## Text passage
──────────────────────────────
Carmack says he thinks he can probably handle it. “I think it is possible, enormously valuable, and that I have a non-negligible chance of making a difference there, so…I should be working on it,” he said.

Carmack is a mythical figure in the history of video games, largely thanks to his groundbreaking technical work on Doom, which was dramatically told in David Kushner's Masters of Doom book, soon to become a TV show. Carmack kept pushing the games industry forward with his work on Quake, and of course Oculus, which was acquired by Facebook for $2 billion in 2014. Carmack is very smart, and an industry-defining figure in the field of computer graphics, but that doesn't mean he can successfully tackle one of the scariest, and most complicated computer science challenges in history.

Even if he fails at creating a human-level artificial intelligence, Carmack thinks it’ll be a rewarding problem to tackle.
──────────────────────────────
## Source data
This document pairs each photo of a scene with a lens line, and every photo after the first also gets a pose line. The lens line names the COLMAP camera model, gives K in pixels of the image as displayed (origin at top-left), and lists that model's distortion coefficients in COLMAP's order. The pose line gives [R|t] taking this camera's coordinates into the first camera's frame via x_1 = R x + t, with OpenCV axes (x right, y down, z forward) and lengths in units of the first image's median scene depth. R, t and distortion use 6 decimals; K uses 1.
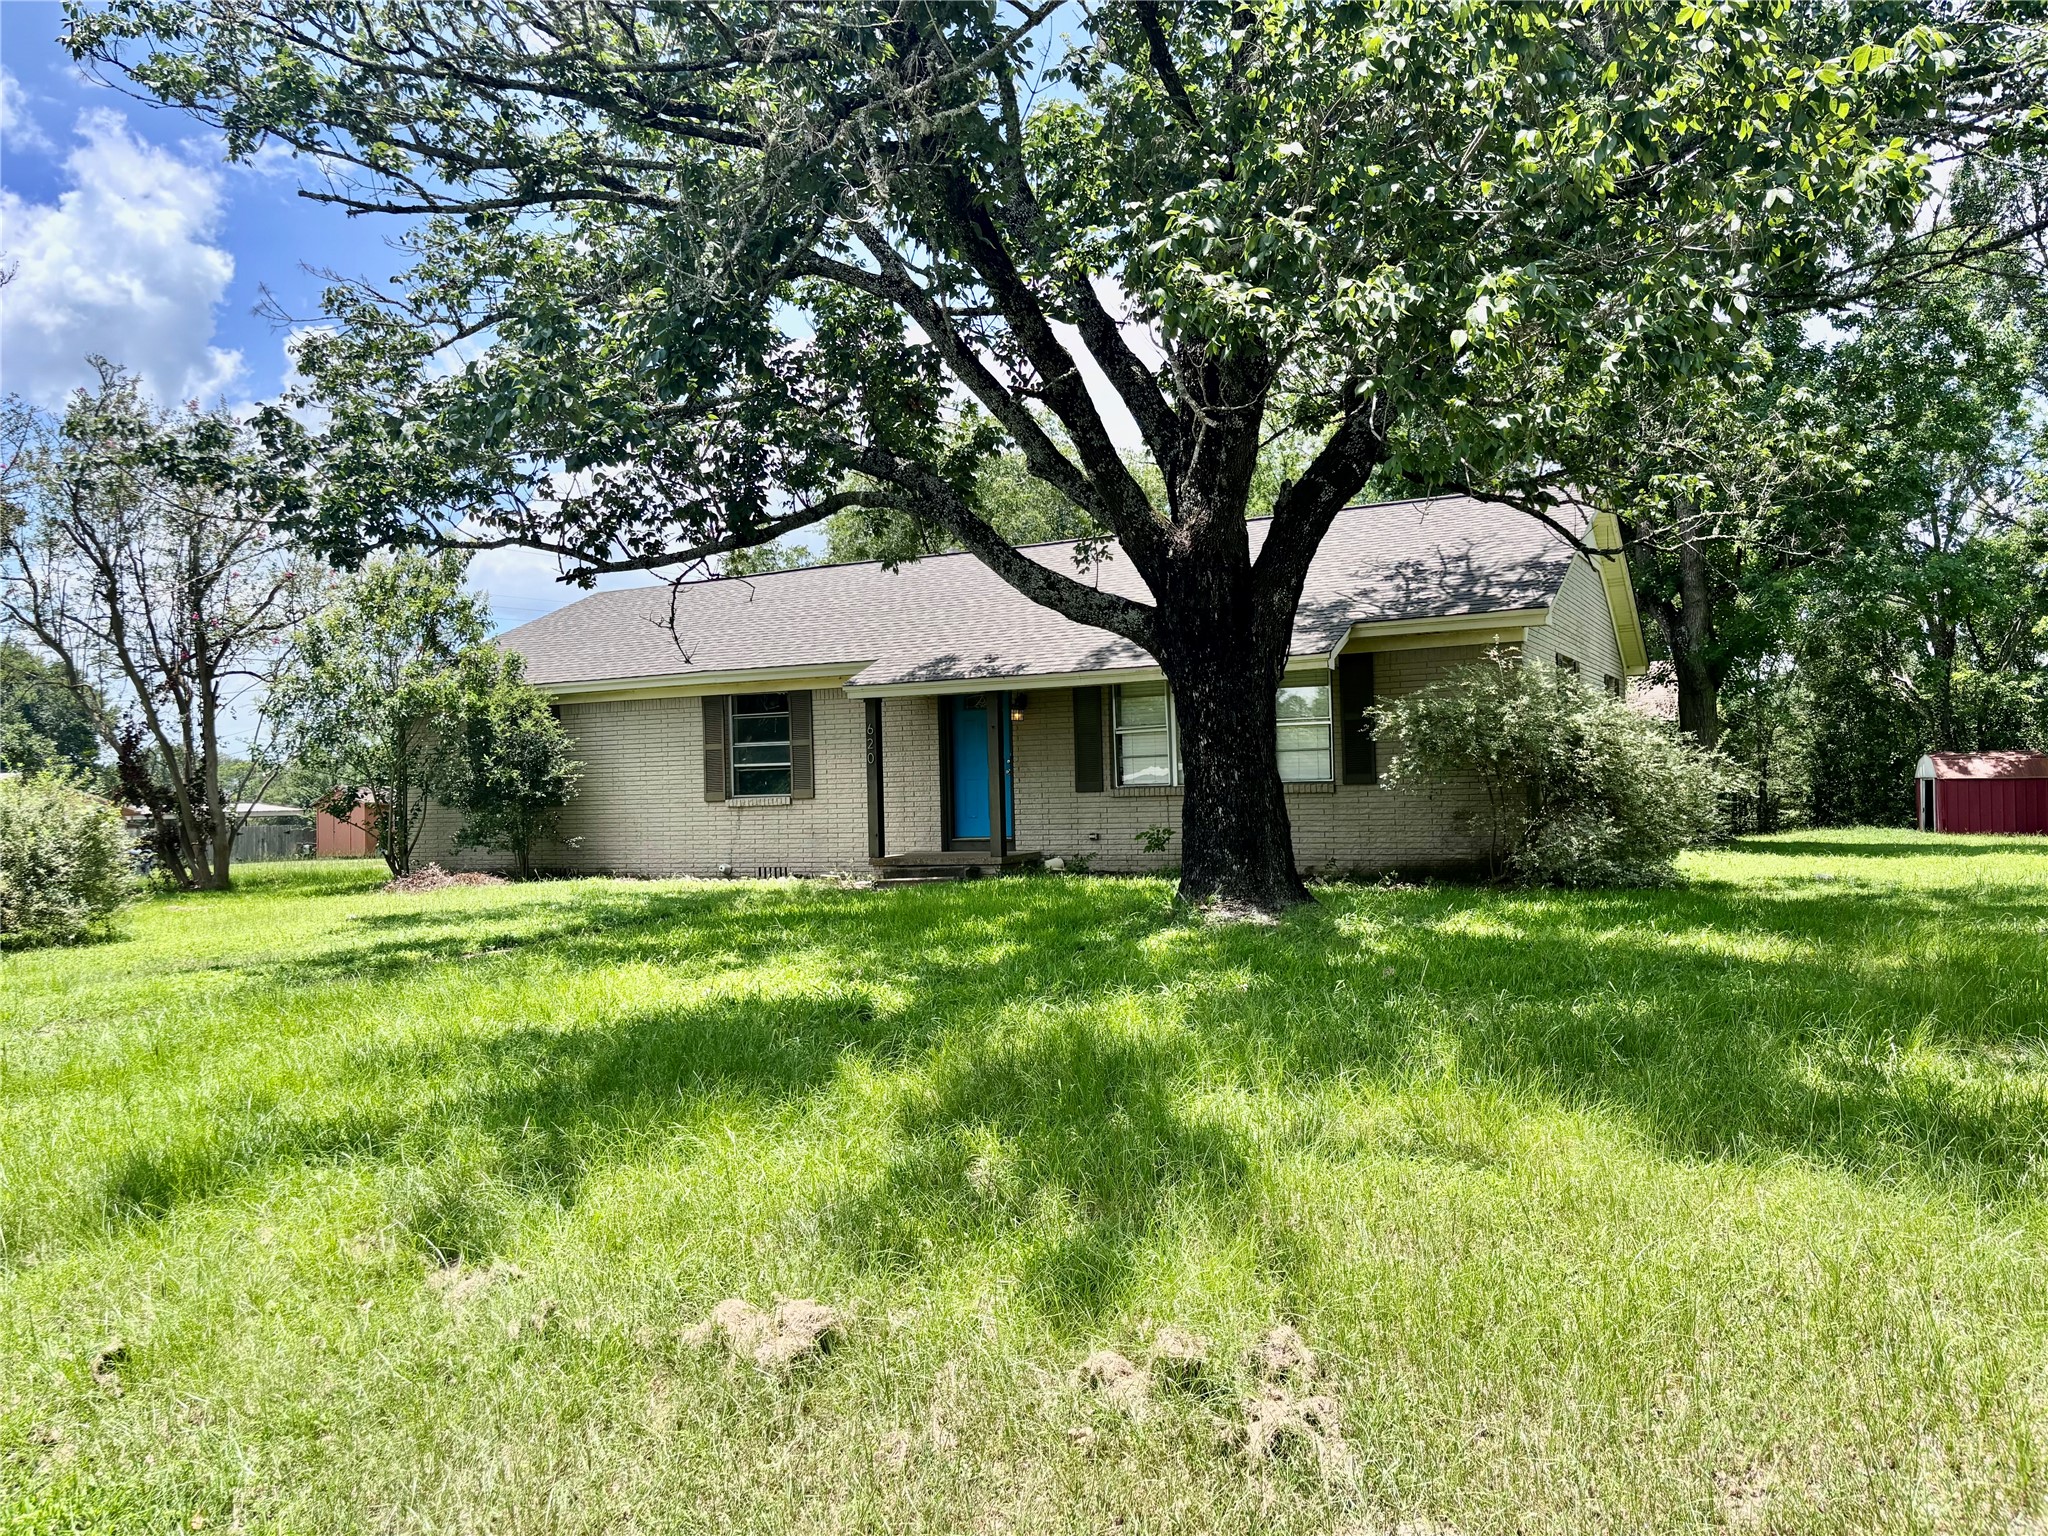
──────────────────────────────
## Things to do
1/ Answer these questions about the passage on Carmack:
(a) Which book told the story of Carmack's work on Doom?
(b) Which company acquired Oculus, for what amount, and in what year?
(c) Even if he fails to create a human-level artificial intelligence, what does Carmack think the effort will be?
2/ Write what follows the final sentence of the passage on Carmack and artificial intelligence.

## Task-by-task answers
1/
(a) David Kushner's Masters of Doom.
(b) Facebook acquired Oculus for $2 billion in 2014.
(c) He thinks it will be a rewarding problem to tackle.

2/
“When I think back over everything I have done across games, aerospace, and VR, I have always felt that I had at least a vague ‘line of sight’ to the solutions, even if they were unconventional or unproven,” he said. “I have sometimes wondered how I would fare with a problem where the solution really isn’t in sight. I decided that I should give it a try before I get too old.”

Carmack is going to tackle the problem at home with the help of us son. “For the time being at least, I am going to be going about it ‘Victorian Gentleman Scientist’ style,” he said. “Runner up for next project was cost effective nuclear fission reactors, which wouldn’t have been as suitable for that style of work.”